Die Werkstatt in Schöneck blieb erhalten. Hier produzierte Oskar Neidhardt weiterhin, auch über die Kriegszeiten des 2. Weltkriegs hinaus, seine hochwertigen Klarinetten. Nach und nach wuchs sein Sohn Wilhelm in die Firma hinein und übernahm sie letztendlich nach dem Tod seines Vaters (8. November 1966).
Im Jahr 1975 übergab Wilhelm Neidhardt die Werkstatt seinem talentierten Neffen Eberhard Scherzer (geb. 1944), der nach der Lehre bei seinem Onkel Wilhelm selbst die Meisterprüfung im Holzblasinstrumentenbau ablegte. Onkel Wilhelm erkannte schnell das Potenzial von Eberhard und sorgte dafür, dass sein Neffe alles Notwendige erlernte, um Klarinetten meisterhaft zu bauen, reparieren und zu restaurieren. Später wurde Eberhard noch zu DDR-Zeiten der Titel „Anerkannter Kunsthandwerker“ verliehen.

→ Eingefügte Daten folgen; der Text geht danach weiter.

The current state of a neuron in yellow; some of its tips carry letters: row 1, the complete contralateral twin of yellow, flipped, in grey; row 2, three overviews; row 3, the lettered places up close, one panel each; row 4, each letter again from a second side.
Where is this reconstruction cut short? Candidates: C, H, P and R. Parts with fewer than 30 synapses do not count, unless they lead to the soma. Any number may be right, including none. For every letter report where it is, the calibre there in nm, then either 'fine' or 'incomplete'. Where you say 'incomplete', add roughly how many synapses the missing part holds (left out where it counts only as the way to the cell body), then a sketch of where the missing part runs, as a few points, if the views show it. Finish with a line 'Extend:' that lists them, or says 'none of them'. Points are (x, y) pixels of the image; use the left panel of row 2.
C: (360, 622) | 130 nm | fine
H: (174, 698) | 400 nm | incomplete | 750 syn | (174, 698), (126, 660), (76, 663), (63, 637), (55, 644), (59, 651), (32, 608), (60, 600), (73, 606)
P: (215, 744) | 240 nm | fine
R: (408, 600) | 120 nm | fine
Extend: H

Wissenswert ist auch die Tatsache, dass die Firma Oskar Neidhardt selbst zu DDR-Zeiten immer eigenständig blieb und nicht in Volkseigentum überführt wurde. Wahrscheinlich lag es auch an der geringen Stückzahl, der qualitativ sehr hochwertigen Instrumente, die einfach nicht kurzfristig massentauglich waren. Außerdem gab es ja schon den Volkseigenen Betrieb B&S, der in hoher Stückzahl den Instrumentenmarkt der DDR, sowie das sozialistische aber auch kapitalistische Ausland, mit guten Instrumenten versorgte.

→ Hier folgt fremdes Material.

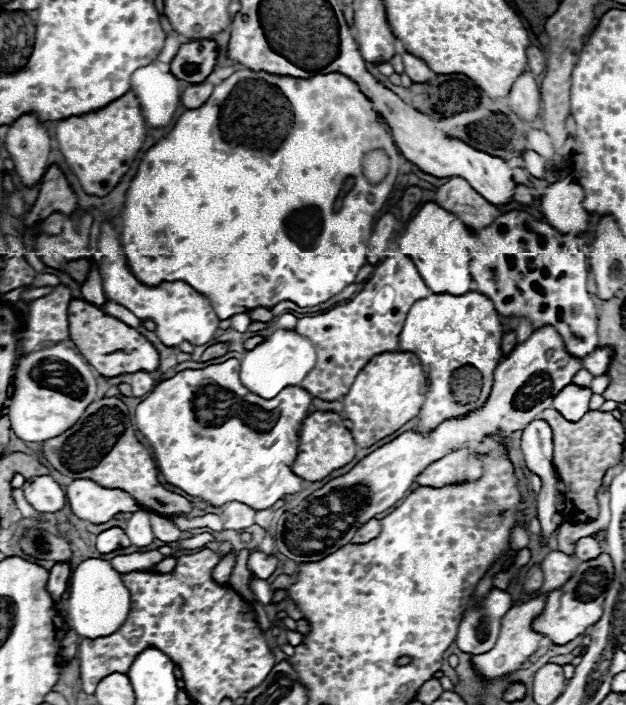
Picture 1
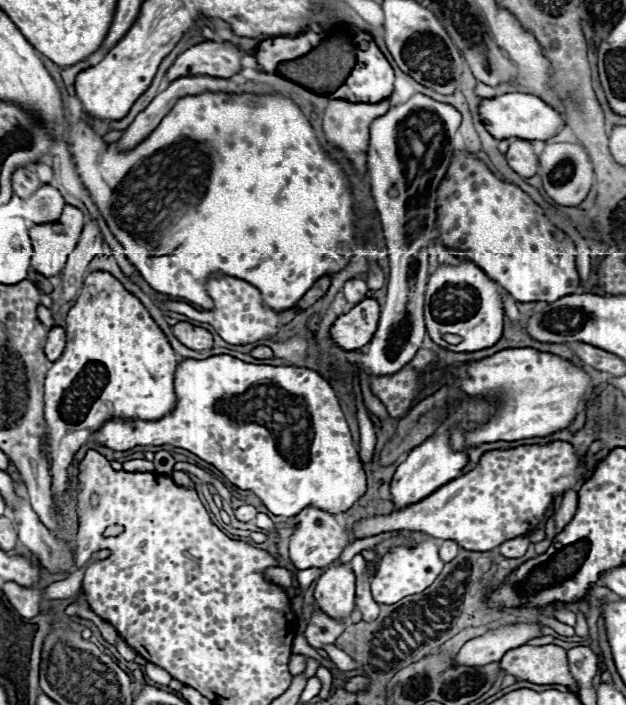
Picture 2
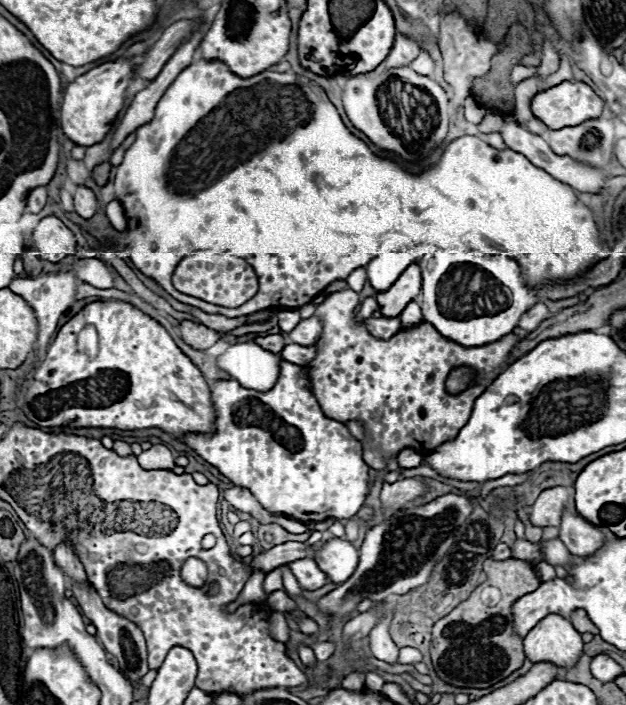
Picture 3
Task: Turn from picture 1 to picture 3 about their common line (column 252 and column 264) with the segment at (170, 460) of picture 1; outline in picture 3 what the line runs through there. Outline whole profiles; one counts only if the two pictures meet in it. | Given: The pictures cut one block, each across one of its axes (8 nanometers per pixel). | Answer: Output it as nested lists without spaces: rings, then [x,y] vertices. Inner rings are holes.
[[[282,360],[280,380],[272,392],[252,392],[236,380],[218,380],[212,386],[216,408],[216,434],[186,434],[182,440],[206,462],[218,468],[232,484],[248,488],[262,508],[292,516],[300,522],[354,516],[368,496],[368,464],[362,460],[362,444],[350,434],[348,426],[336,422],[320,410],[302,366]]]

So blieb das Unternehmen Neidhardt ein kleiner, feiner, unscheinbarer Diamant im Klarinettenbau der Deutschen Demokratischen Republik.
Eberhardt Scherzer
Herr Scherzer leitete sehr erfolgreich die Werkstatt bis zum Jahr 2006. Dann ging er wegen einer Krankheit in den wohlverdienten Ruhestand. Zusätzlich sei bemerkt, dass Holzblasinstrumentenbau-Meister Herr Eberhard Scherzer, trotz seines fortgeschrittenen Alters, immer noch sehr freundlich und hilfsbereit ist, wenn es um Fragen rund um sein Lebenswerk „Neidhardt-Klarinetten“ geht. Ich spreche hier aus eigener Erfahrung und hatte die Ehre, im Februar 2021 mit ihm zu telefonieren. Hier möchte ich ihm in aller Öffentlichkeit noch einmal ein großes Lob aussprechen.

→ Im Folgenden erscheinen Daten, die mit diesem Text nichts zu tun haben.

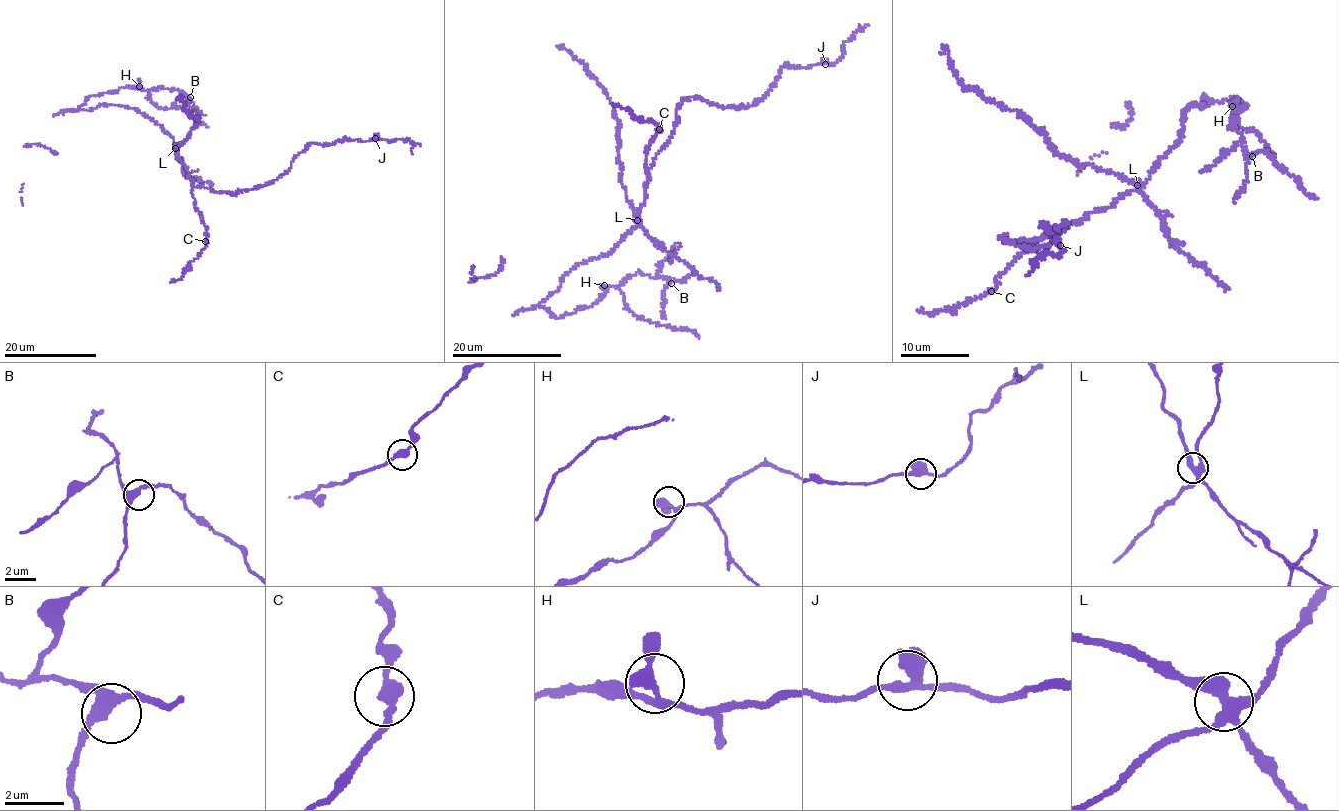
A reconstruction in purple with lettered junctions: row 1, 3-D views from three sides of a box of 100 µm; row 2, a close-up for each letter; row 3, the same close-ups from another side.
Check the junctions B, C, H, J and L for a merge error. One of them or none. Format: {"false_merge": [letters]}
{"false_merge": ["L"]}

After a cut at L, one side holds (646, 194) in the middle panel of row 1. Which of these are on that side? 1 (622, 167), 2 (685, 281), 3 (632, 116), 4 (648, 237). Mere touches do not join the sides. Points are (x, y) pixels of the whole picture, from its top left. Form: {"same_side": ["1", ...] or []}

Mit etwas Glück, konnte ich ein wunderschönes Oskar-Neidhardt-Solisteninstrument, gebaut in den 50er Jahren erwerben. Das Instrument wurde vom Meister persönlich gefertigt. Besonders interessant ist an diesem Modell der abstellbare Cis-Triller, zu sehen auf dem Foto als Steg zwischen Unter- u. Oberstück. Laut Herrn Scherzer gibt es in Deutschland von diesem Modell nur noch sehr wenige.